Short problem ▸
Please report each line of the data below that contains the word "latitude", copying every such line in full.

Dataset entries
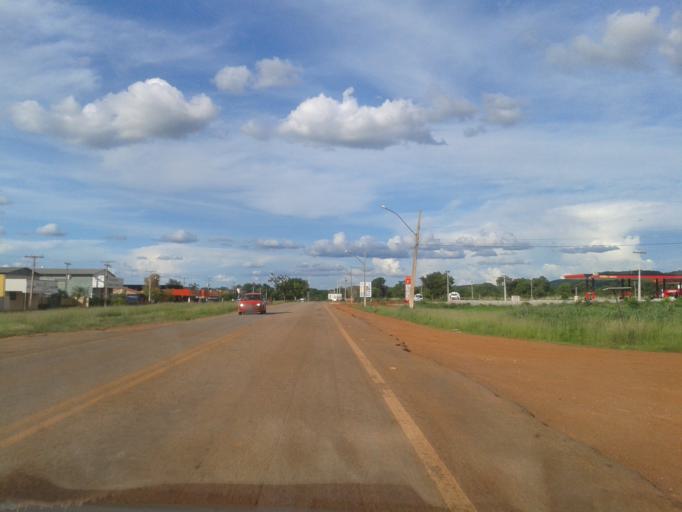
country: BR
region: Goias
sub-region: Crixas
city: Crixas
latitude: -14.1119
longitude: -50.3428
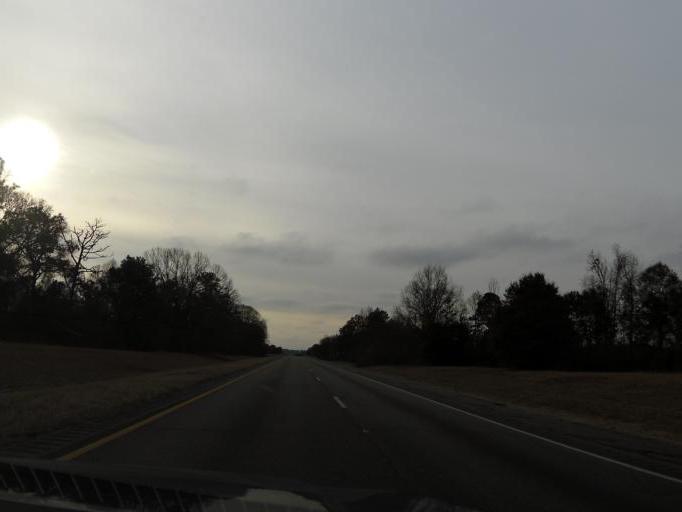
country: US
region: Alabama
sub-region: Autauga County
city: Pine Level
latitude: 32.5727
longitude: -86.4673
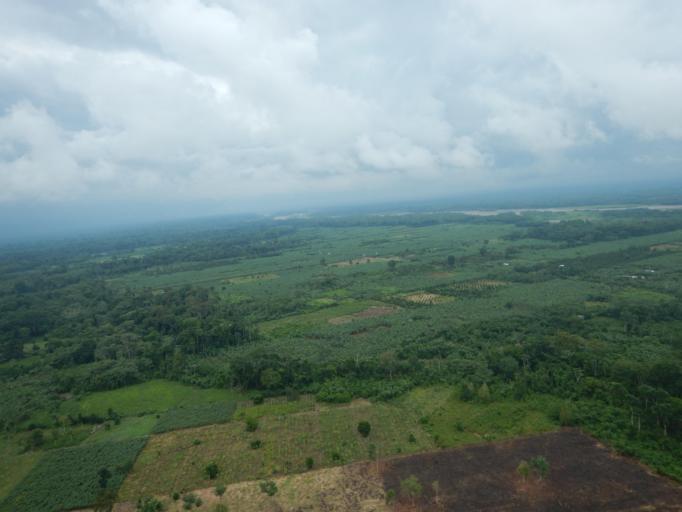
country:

--

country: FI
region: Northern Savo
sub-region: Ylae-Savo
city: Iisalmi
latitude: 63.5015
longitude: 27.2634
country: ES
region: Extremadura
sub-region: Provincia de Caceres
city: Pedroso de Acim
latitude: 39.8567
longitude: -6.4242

--

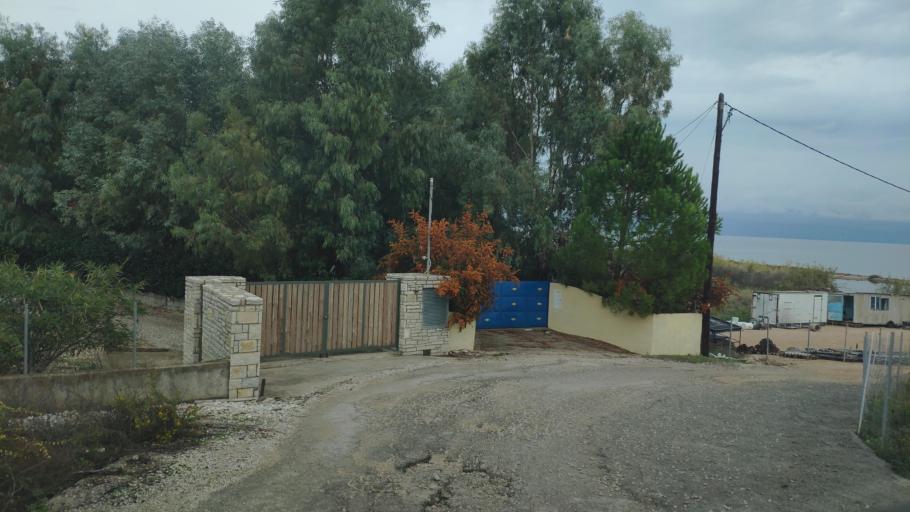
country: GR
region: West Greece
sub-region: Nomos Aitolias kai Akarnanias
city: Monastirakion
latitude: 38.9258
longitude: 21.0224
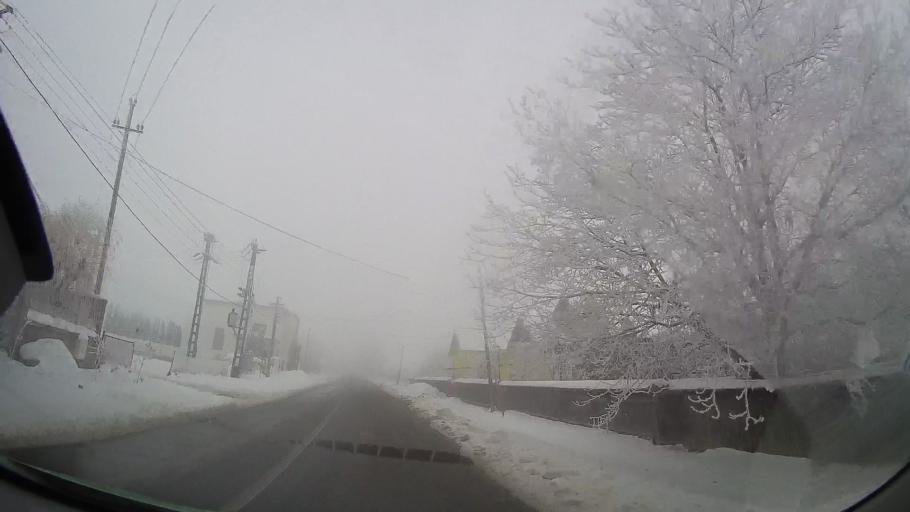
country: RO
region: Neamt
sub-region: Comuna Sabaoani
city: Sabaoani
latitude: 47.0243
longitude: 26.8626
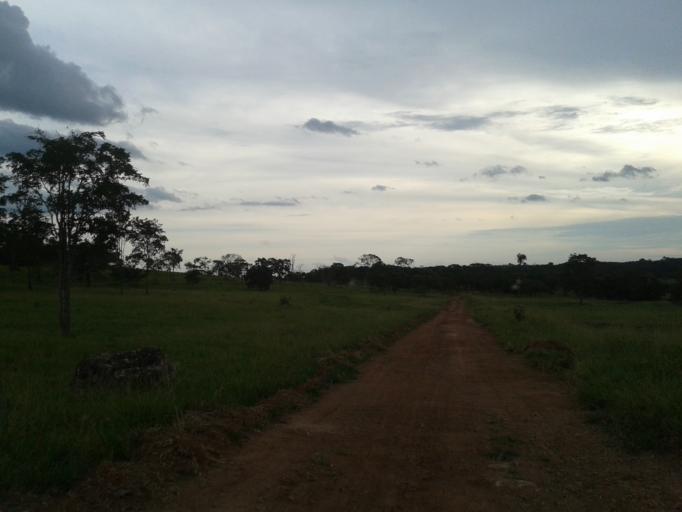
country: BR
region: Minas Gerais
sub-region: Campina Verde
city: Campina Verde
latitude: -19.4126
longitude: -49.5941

Solution to this exercise ▸
latitude: -14.1119
latitude: 32.5727
latitude: 63.5015
latitude: 39.8567
latitude: 38.9258
latitude: 47.0243
latitude: -19.4126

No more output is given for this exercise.